I didn't know what to do. I was torn between my duty to my coven and the inexplicable pull I felt towards Esme.

And I had a sinking feeling that no matter what I chose, it would end in nothing but heartbreak.

Most likely my own.

15

ESME

Ifroze just inside my apartment, my hand still gripping the doorknob as if it were a lifeline. Afraid to speak. Afraid to breathe as pure, unadulterated terror crawled up my spine with its icy fingers. My lungs began to ache, burning for oxygen as I stared at the figure lounging on my couch without a care in the world, but the air had been knocked out of me, leaving me gasping like a fish on the shore.

Marcus watched me with a casual smile, as if he were an old friend who had just stopped by for a chat, and not the monster who'd burned my family alive with a flick of his fingers.

To the untrained eye, he didn't appear threatening. No. To anyone who didn't know who he was, he seemed like nothing more than a mildly handsome man around thirty with short brown hair and a lean build, his face strangely unlined. I couldn't stop staring at him. He was dressed much the same as the last time I'd seen him, in a crisp white button-down shirt and brown slacks, the picture of a successful businessman or perhaps a college professor, blending in perfectly with the rest of humanity.

But I knew the truth behind that benign facade. Dark power emanated from him, the same sickening energy I'd felt the night he slaughtered my loved ones. His brown eyes, which might have been warm and inviting to anyone else, glinted with malevolent amusement as he watched me.

"Esme, darling," he said, his voice smooth and cultured. "It's been far too long. I was beginning to think you were avoiding me."

My throat constricted as invisible hands wrapped around it, cutting off the screams welling up inside of me. I wanted to run, to lunge at him and claw the smile from his face, to do anything but stand there frozen like a helpless animal. Like his prey. But there was nowhere I could go that he wouldn't find me.

Marcus suddenly rose from the couch with a fluid grace that belied his true nature. I flinched involuntarily as I struggled to breathe. His polite smile spread across his face, revealing perfect white teeth.

"Now, now, don't start panicking." He gave me a dramatic sigh that belied the twinkle in his eyes as he witnessed my fear. "Honestly, I find it boring. And besides, I'm not here to hurt you," he said, his tone soothing.

The invisible hands loosened slightly, but it still took me a minute to find my voice, and when I did, it was shaking. "I find that a little hard to believe."

He smiled a little and made a small sound of acquiescence. He moved closer, and I forced myself to stand my ground. I was completely terrified, but I refused to run from him. Not this time.

"It's true," he insisted. "In fact, I have a proposition for you, one that I think you'll find quite interesting."

"I don't have your goddamned book. And I don't know where it is."

"Oh, I know that now." He paced back and forth in front of me, his movements sinuous and predatory. "I'm not too proud to admit I made a mistake with your family. It seems I was...misled about the book's location." His voice was almost apologetic, but there was an undercurrent of anger beneath the words.

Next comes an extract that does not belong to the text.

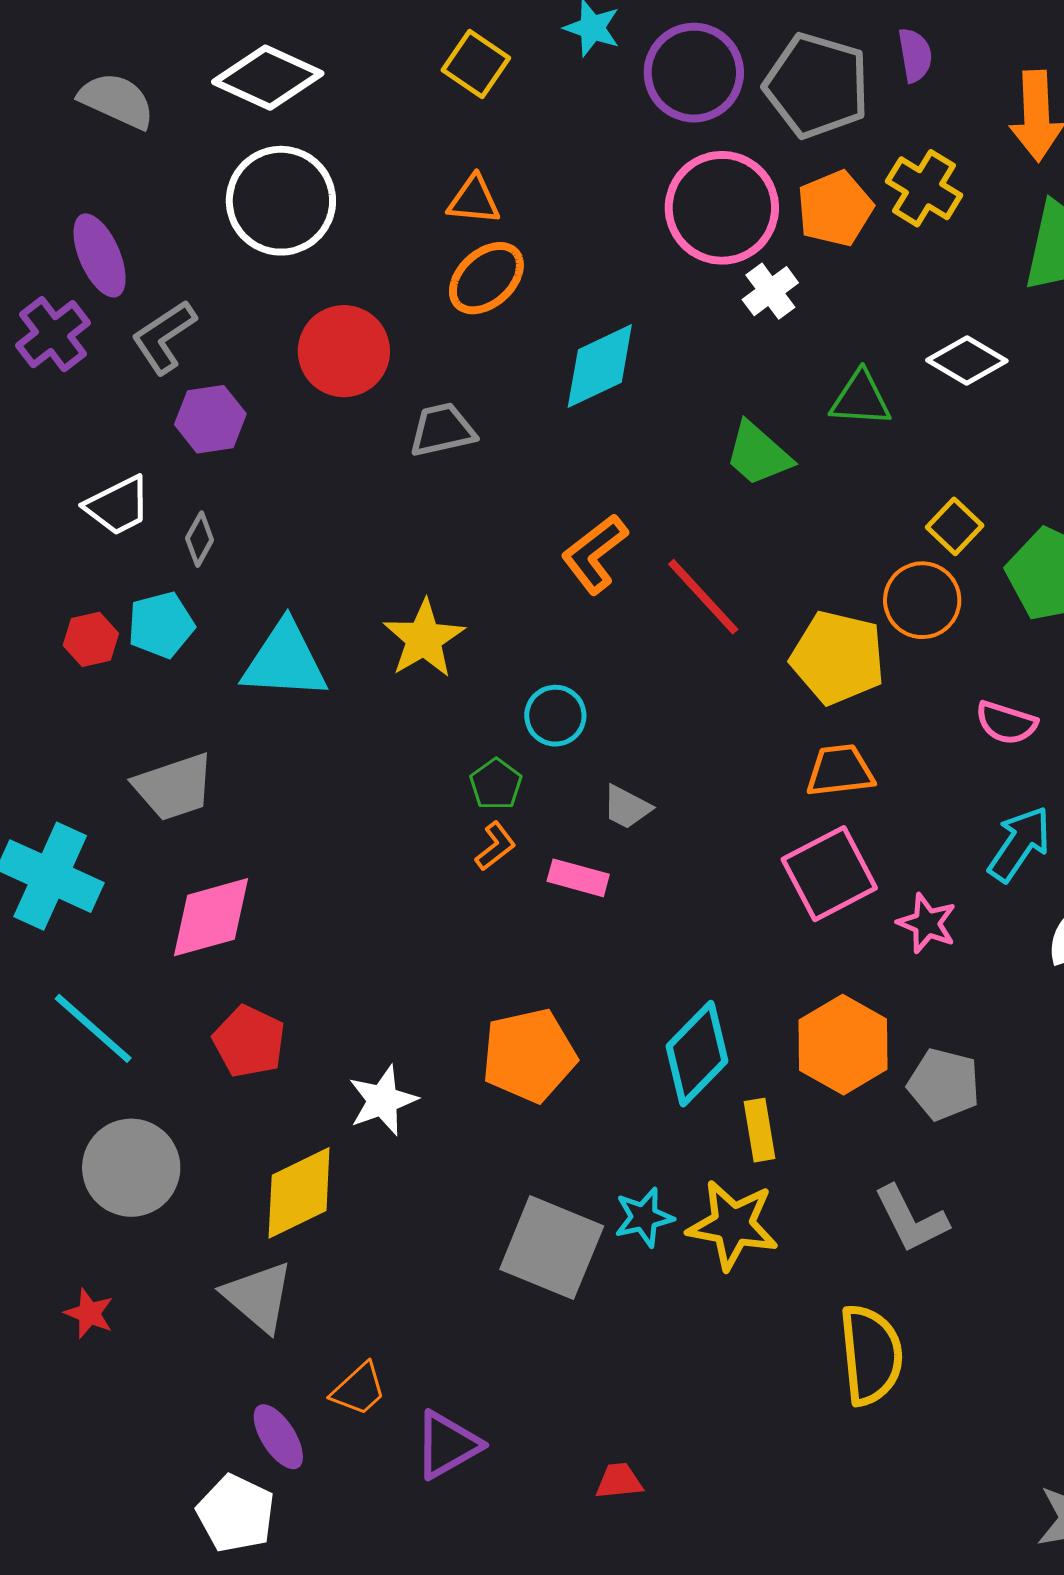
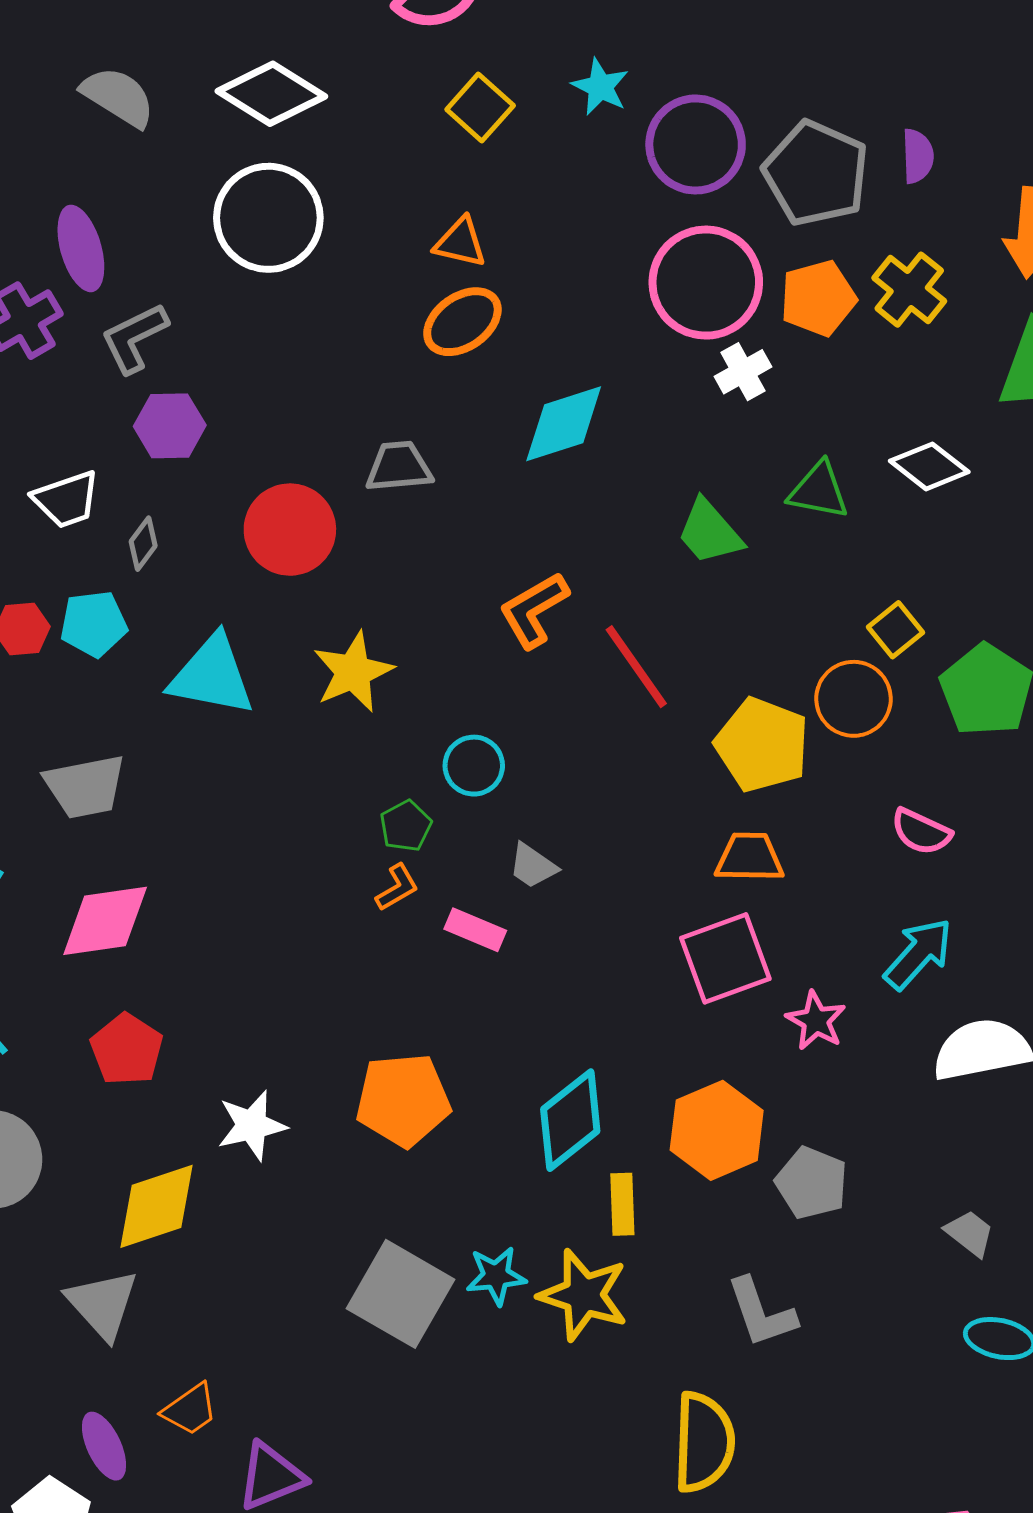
red circle: (344, 351) -> (290, 530), moved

I swallowed hard, my heart pounding in my chest as paralyzing fear slowly morphed into anger. Not just because of what he was telling me, but that he was here in my home, temporary as it may be.

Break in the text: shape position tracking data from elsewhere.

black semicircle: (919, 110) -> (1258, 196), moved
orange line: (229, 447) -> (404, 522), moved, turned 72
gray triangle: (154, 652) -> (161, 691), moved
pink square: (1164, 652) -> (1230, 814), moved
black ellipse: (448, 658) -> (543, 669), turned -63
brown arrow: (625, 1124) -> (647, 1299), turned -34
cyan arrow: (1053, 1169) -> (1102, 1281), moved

"Misled? By whom?" I would fucking strangle the person with my bare hands for what they’d taken from me.

Marcus shrugged, a casual gesture that only infuriated me more. "That's neither here nor there. It was all just a…what does this generation call it? A wild goose chase to distract me. Because now I know it's right here, in New Orleans." He stared off into the distance and laughed softly. Disbelievingly. “Do you believe it? It was right here under my nose the entire time. And I never knew it. Never felt its power calling to me."

He paused, his eyes boring into mine with an intensity that made me want to look away, but I forced myself to meet his gaze. To show him that I wouldn’t cower before him. "You killed them for nothing," I whispered, my voice trembling with a mixture of grief and rage. "My family died fornothing."